同性愛者の性長記録<12>

 その古本屋で同人誌に出会ってからというもの、ボクは学校の帰り道に古本屋に立ち寄っては、こそこそと同人誌コーナーから本を取り実用書コーナーに移動して、こっそりと立ち読みを繰り返していた。

 そんな高校三年生のある日の夕方のことだった。

 学校から帰ったボクは母親と一緒に夕飯を食べていた。テレビでは夕方の報道番組が流れていて、シリアスなニュースが終わった後は、どうでもいいような流行最前線を紹介するニュースが流れていた。ボクは特に気にすることもなく母親と会話をしながら食事をしていた。そんな時、女性アナウンサーが気にかかる流行解説を始めた。

「放送中のアニメや少年雑誌などで連載中の漫画をパロディ化して描いた同人誌が女性の間でブームです!」
 
 ボクはその女性アナウンサーの言葉を聞いて、「もしかして……あの本のこと?」と心の中で思いつつ、ニュース番組を食い入るように見た。テレビの中では、同人誌を描いている女性作家や、その同人誌を行列を作って買い求める女性客が映像で流れていた。

「こんな本の何がいいんだろうね?」

 隣の席で、母親がニュースを見ながらそんなことを言っていた。

「そうだね……」

 ボクは自分の気持ちを悟られないように、興味がなさそうな振りをしてニュースを見ていた。テレビの中では女性アナウンサーが同人誌の紹介を続けていた。同人誌には、男性同士のカップリングを描いた「やおい」というカテゴリーがあるという説明までご丁寧にしてくれた。
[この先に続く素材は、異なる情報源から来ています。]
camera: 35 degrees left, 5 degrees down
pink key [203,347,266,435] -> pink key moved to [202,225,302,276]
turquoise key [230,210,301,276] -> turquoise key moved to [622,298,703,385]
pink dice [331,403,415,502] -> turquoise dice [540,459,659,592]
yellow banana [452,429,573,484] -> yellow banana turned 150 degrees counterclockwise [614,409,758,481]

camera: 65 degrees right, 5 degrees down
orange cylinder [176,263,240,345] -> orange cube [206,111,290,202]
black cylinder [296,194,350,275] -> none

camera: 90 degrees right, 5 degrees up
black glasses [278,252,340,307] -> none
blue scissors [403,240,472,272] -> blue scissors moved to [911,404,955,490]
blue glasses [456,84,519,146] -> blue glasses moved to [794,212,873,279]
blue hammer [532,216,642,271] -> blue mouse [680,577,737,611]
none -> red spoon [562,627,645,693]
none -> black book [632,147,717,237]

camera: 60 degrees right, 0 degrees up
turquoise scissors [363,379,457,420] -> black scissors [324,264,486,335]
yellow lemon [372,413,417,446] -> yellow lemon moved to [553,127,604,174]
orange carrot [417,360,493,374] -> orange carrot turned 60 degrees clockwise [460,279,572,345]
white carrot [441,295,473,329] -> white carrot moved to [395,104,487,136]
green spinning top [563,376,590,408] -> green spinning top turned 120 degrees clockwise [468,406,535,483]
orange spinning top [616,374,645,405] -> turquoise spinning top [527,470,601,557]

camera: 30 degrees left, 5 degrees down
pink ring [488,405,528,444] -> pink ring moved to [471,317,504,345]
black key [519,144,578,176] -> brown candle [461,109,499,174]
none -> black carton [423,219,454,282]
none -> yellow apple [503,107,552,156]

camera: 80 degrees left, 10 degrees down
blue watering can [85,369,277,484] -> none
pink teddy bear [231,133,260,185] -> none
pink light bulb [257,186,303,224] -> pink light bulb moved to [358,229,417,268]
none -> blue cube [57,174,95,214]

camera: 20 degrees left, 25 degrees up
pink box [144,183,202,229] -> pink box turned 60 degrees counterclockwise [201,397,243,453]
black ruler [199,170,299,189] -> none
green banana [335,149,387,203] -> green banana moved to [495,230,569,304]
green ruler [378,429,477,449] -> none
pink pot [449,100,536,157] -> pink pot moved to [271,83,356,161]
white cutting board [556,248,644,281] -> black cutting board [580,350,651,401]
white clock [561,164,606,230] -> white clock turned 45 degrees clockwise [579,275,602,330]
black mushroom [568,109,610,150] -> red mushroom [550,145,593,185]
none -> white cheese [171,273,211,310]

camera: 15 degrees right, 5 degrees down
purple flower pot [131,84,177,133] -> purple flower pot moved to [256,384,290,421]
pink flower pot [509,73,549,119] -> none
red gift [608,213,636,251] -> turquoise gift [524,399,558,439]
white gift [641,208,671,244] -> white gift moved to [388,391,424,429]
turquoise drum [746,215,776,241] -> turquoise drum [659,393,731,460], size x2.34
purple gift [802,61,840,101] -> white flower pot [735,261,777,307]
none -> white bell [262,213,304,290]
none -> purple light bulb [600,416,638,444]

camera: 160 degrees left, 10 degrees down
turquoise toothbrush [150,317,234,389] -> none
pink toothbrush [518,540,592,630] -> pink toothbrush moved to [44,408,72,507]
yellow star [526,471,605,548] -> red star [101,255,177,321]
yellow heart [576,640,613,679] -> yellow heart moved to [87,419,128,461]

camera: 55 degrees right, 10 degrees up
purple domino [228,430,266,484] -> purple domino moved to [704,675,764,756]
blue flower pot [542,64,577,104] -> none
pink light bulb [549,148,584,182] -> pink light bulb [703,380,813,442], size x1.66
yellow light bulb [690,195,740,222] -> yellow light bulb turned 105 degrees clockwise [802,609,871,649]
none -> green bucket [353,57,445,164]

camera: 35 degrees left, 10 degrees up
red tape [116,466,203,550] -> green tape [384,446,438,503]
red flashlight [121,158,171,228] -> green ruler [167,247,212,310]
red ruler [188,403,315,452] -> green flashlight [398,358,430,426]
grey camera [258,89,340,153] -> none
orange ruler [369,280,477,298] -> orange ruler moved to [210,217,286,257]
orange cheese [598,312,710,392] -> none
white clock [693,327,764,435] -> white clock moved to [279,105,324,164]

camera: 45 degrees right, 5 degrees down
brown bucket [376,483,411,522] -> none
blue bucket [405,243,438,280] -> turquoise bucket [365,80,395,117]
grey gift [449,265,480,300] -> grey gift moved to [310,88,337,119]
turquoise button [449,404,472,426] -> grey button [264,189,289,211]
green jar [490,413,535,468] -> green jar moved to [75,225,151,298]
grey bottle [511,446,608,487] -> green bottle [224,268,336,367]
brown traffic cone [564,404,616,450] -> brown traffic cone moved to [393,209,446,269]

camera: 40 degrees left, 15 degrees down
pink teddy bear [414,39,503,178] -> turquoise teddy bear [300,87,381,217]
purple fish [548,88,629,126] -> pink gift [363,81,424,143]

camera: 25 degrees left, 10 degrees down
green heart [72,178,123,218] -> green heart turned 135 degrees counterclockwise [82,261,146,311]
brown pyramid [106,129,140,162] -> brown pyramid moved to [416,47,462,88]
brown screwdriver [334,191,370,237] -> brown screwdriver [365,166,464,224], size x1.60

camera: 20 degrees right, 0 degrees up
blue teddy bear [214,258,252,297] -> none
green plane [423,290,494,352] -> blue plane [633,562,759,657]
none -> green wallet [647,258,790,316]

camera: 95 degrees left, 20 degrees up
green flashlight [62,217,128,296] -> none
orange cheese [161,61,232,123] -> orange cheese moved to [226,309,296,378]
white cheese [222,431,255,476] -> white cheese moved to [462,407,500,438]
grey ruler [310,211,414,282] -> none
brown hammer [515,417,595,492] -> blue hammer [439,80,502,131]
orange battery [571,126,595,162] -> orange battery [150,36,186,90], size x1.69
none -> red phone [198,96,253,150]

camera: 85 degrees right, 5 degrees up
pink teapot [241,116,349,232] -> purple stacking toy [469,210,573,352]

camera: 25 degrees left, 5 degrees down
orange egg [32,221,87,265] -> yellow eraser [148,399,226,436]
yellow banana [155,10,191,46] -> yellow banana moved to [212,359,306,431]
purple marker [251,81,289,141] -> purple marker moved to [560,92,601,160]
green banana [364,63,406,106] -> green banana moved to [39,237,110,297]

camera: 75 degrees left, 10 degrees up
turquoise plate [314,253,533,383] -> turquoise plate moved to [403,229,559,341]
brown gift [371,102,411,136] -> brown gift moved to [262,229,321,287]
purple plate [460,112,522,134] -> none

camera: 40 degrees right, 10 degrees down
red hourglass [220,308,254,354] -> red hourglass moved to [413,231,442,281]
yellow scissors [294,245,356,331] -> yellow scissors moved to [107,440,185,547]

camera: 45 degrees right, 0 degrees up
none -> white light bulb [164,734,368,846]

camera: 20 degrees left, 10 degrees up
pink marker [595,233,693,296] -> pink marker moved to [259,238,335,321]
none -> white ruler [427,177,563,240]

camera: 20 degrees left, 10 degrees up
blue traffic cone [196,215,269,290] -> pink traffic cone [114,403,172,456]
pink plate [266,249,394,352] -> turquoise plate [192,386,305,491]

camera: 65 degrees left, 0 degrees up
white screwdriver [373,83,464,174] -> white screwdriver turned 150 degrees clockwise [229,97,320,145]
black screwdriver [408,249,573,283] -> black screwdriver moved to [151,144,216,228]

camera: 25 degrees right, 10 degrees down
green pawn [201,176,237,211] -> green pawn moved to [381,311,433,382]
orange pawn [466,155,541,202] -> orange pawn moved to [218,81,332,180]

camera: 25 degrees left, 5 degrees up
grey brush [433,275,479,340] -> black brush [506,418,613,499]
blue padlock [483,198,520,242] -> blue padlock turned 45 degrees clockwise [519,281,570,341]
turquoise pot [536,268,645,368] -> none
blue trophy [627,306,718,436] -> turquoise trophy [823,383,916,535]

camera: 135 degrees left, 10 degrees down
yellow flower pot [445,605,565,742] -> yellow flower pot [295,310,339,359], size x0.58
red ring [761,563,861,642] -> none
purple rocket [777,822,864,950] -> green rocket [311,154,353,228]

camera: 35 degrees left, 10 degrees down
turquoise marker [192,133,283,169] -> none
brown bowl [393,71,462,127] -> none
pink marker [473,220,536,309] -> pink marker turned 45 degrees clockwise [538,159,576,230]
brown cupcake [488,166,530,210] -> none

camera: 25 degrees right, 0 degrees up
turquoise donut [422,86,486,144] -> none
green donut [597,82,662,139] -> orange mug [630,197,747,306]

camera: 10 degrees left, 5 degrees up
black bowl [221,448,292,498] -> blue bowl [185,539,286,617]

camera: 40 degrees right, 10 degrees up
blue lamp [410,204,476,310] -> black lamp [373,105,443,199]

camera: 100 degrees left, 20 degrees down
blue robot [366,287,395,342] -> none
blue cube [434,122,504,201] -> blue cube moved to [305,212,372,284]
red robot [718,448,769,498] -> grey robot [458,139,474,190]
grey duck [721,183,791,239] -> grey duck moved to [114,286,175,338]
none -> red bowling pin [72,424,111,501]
 そうか……きっとボクが読んでいたのは、この「やおい」というカテゴリーに入るのか。

 ようやく自分が読んでいた本の正体が見えてきた。テレビの中では女性アナウンサーの紹介が終わって、ゲストの出演者にコメントを求められていたが、コメントを求められた出演者も「こんな本の何がいいんだろうね……」という風な困った表情をして答えていた。3分ぐらいの短いニュースだったけど、ボクにとっては貴重な解説だった。古本屋に置かれている同人誌の量はものすごい勢いで増えていた。これは紛れもない事実で流行していたのは間違いないと思った。

「こんな本を読む人の気が知れないね……」

 気持ち悪そうな表情をして母親がそう言った。ボクは努めて明るく「そうだね」と答えた。確かにボクも古本屋で立ち読みして中身を知る前だったら、「何がいいんだろうね?」とスルーしていたかもしれない。でも今は事情が違っていた。

 母さん……あなたの息子は、その理解しがたい本をこそこそと立ち読みしています。

 ボクは母親の顔を見ないで、そんなことを心の中でつぶやいた。「同人誌を買わなくてよかったな」と思った。確かに普通の人にとっては理解しがたいかもしれない。もし購入した本を母親が見つけたら色々な意味で驚くだろうし、母親にどんなに説明しても理解できると思えなかった。でも、ボクにとって同人誌は、初めて同性同士の性表現を描いたものだった。普通の人にとっては分からなくても、ボクにとってはずっと探し求めたものだった。母親の言葉に、少し傷ついたけど表情には出さないようにした。